DATA SEGMENT ->
::::
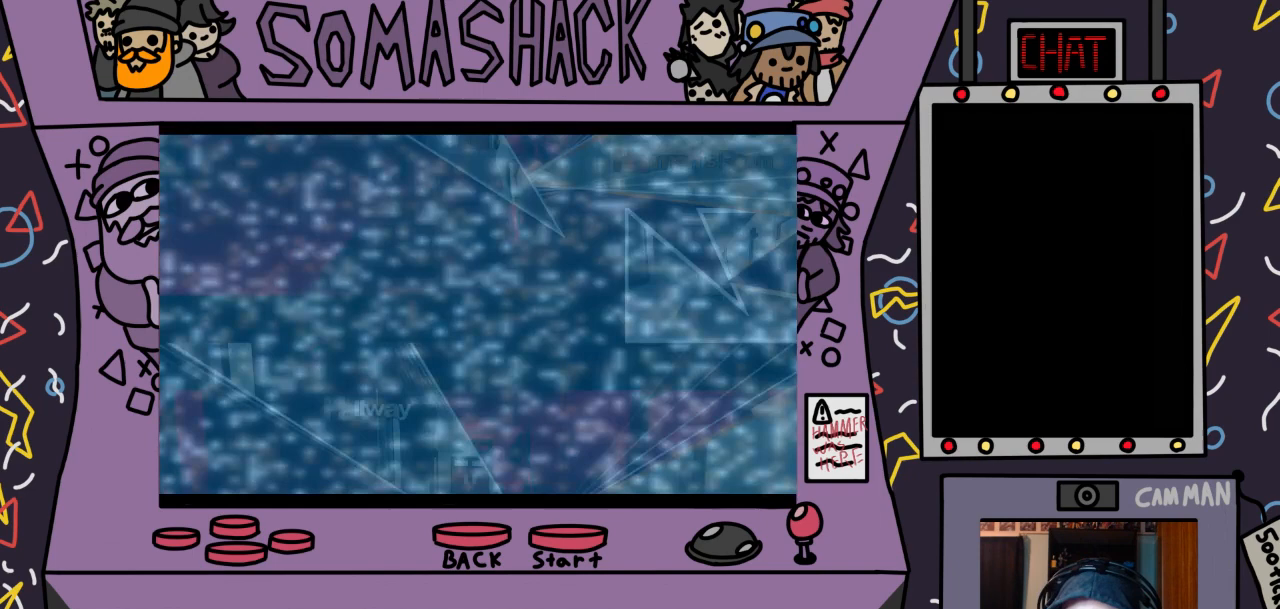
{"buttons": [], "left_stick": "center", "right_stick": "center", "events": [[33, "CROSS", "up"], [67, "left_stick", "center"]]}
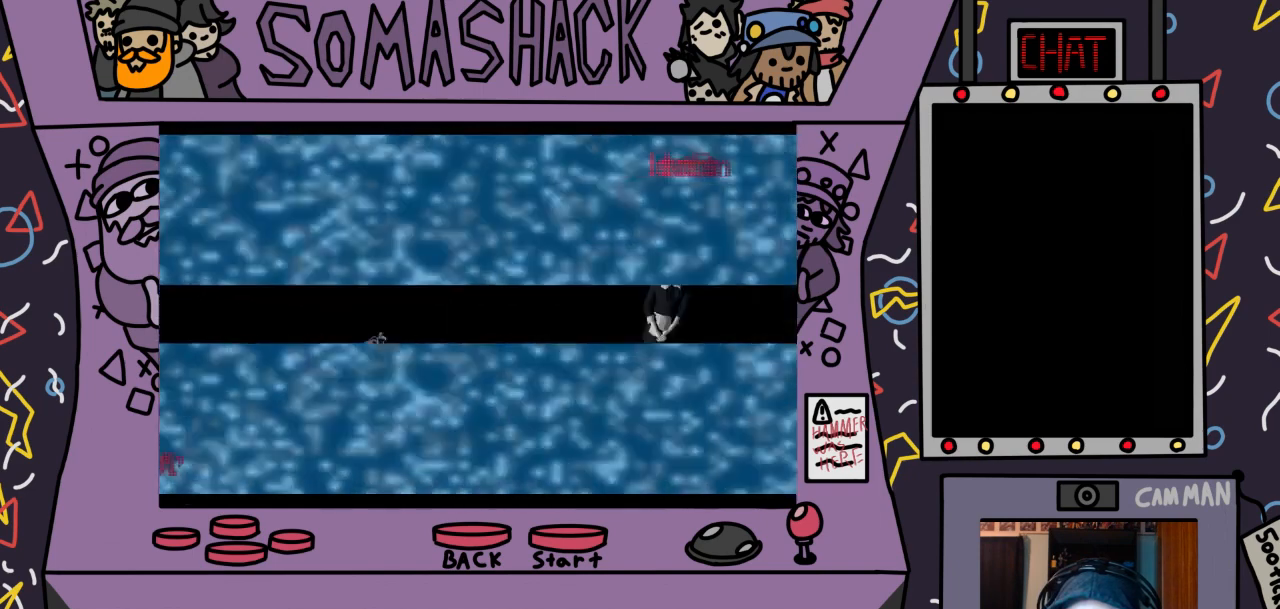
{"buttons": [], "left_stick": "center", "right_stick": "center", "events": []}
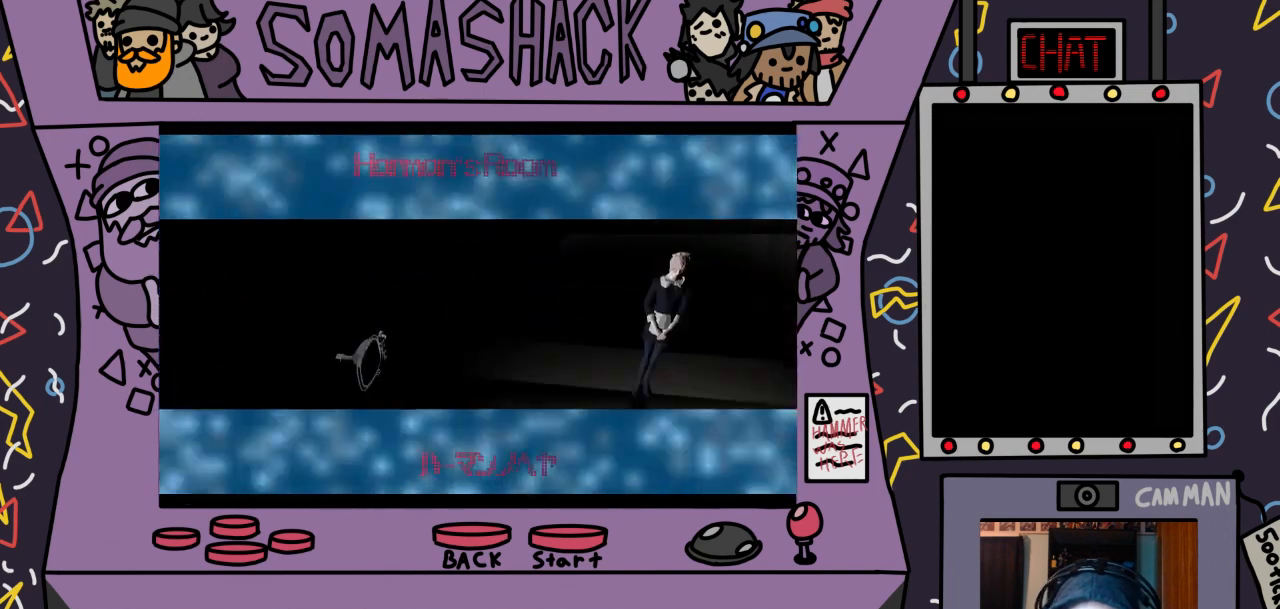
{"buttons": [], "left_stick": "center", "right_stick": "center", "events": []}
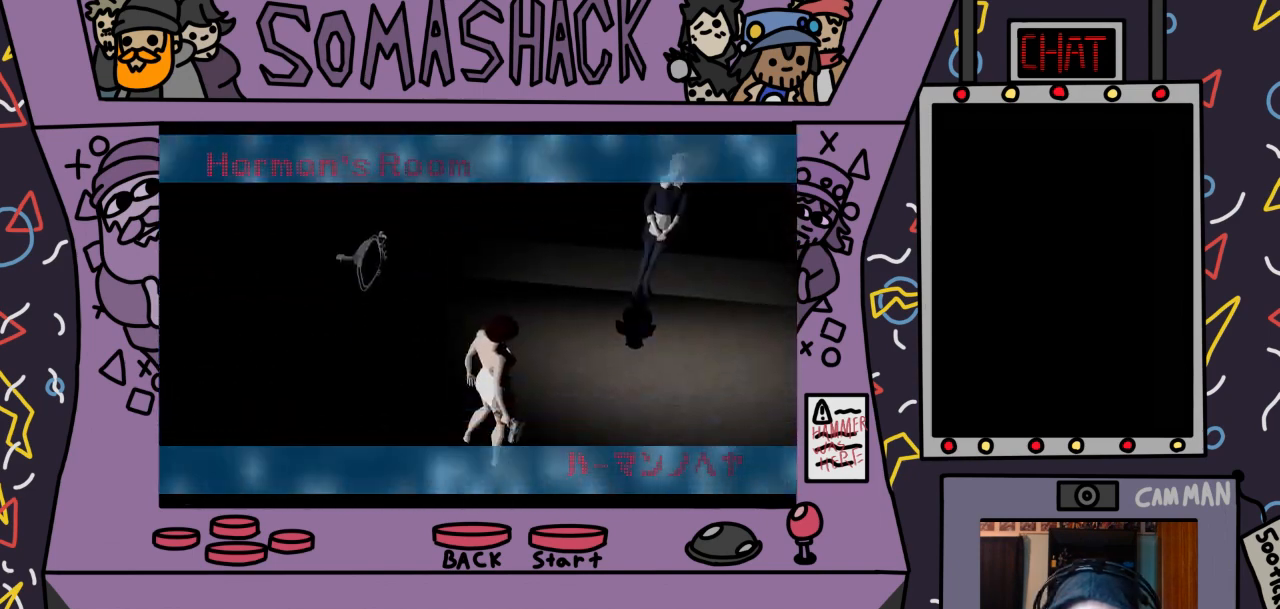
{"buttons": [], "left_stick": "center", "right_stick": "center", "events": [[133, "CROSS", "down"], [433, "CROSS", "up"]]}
::::
YOUR INSTRUCTIONS ->
Work out how many lines of the data hold the string "CROSS". Reply with that number alone.

SOLUTION TO THE PROBLEM ->
2